(Stored records)
# # # # #

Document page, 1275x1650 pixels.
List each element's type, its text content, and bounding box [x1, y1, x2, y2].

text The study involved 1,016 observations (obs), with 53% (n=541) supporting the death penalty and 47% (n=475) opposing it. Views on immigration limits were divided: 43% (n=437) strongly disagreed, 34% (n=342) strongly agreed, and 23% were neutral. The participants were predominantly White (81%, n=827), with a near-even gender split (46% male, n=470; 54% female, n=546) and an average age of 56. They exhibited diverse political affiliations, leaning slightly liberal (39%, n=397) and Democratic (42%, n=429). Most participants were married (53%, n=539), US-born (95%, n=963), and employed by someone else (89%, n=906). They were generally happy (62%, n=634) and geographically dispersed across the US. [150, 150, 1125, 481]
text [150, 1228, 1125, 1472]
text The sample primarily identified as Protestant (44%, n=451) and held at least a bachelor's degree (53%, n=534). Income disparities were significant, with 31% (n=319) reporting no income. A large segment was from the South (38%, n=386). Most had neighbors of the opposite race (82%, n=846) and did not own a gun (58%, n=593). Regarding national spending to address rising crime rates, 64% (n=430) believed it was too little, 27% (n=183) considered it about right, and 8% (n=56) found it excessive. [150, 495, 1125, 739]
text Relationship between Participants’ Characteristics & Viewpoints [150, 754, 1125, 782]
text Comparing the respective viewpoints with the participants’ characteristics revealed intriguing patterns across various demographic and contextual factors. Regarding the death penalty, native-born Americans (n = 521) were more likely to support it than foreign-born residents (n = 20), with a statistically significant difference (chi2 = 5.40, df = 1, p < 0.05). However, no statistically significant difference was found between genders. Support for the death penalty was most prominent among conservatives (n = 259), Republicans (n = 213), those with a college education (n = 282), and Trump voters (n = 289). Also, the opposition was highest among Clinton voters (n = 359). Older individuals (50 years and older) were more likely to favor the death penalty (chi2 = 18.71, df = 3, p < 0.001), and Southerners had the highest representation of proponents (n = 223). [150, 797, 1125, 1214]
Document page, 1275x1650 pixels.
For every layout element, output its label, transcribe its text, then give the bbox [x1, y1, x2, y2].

# # # # #

### TASK DESCRIPTION
Generate an exact reproduction of all entries.

### EXERCISE RESULT
Document page, 1275x1650 pixels.
List each element's type, its text content, and bounding box [x1, y1, x2, y2].

text The study involved 1,016 observations (obs), with 53% (n=541) supporting the death penalty and 47% (n=475) opposing it. Views on immigration limits were divided: 43% (n=437) strongly disagreed, 34% (n=342) strongly agreed, and 23% were neutral. The participants were predominantly White (81%, n=827), with a near-even gender split (46% male, n=470; 54% female, n=546) and an average age of 56. They exhibited diverse political affiliations, leaning slightly liberal (39%, n=397) and Democratic (42%, n=429). Most participants were married (53%, n=539), US-born (95%, n=963), and employed by someone else (89%, n=906). They were generally happy (62%, n=634) and geographically dispersed across the US. [150, 150, 1125, 481]
text [150, 1228, 1125, 1472]
text The sample primarily identified as Protestant (44%, n=451) and held at least a bachelor's degree (53%, n=534). Income disparities were significant, with 31% (n=319) reporting no income. A large segment was from the South (38%, n=386). Most had neighbors of the opposite race (82%, n=846) and did not own a gun (58%, n=593). Regarding national spending to address rising crime rates, 64% (n=430) believed it was too little, 27% (n=183) considered it about right, and 8% (n=56) found it excessive. [150, 495, 1125, 739]
text Relationship between Participants’ Characteristics & Viewpoints [150, 754, 1125, 782]
text Comparing the respective viewpoints with the participants’ characteristics revealed intriguing patterns across various demographic and contextual factors. Regarding the death penalty, native-born Americans (n = 521) were more likely to support it than foreign-born residents (n = 20), with a statistically significant difference (chi2 = 5.40, df = 1, p < 0.05). However, no statistically significant difference was found between genders. Support for the death penalty was most prominent among conservatives (n = 259), Republicans (n = 213), those with a college education (n = 282), and Trump voters (n = 289). Also, the opposition was highest among Clinton voters (n = 359). Older individuals (50 years and older) were more likely to favor the death penalty (chi2 = 18.71, df = 3, p < 0.001), and Southerners had the highest representation of proponents (n = 223). [150, 797, 1125, 1214]
Document page, 1275x1650 pixels.
For every layout element, output its label, transcribe its text, then give the bbox [x1, y1, x2, y2].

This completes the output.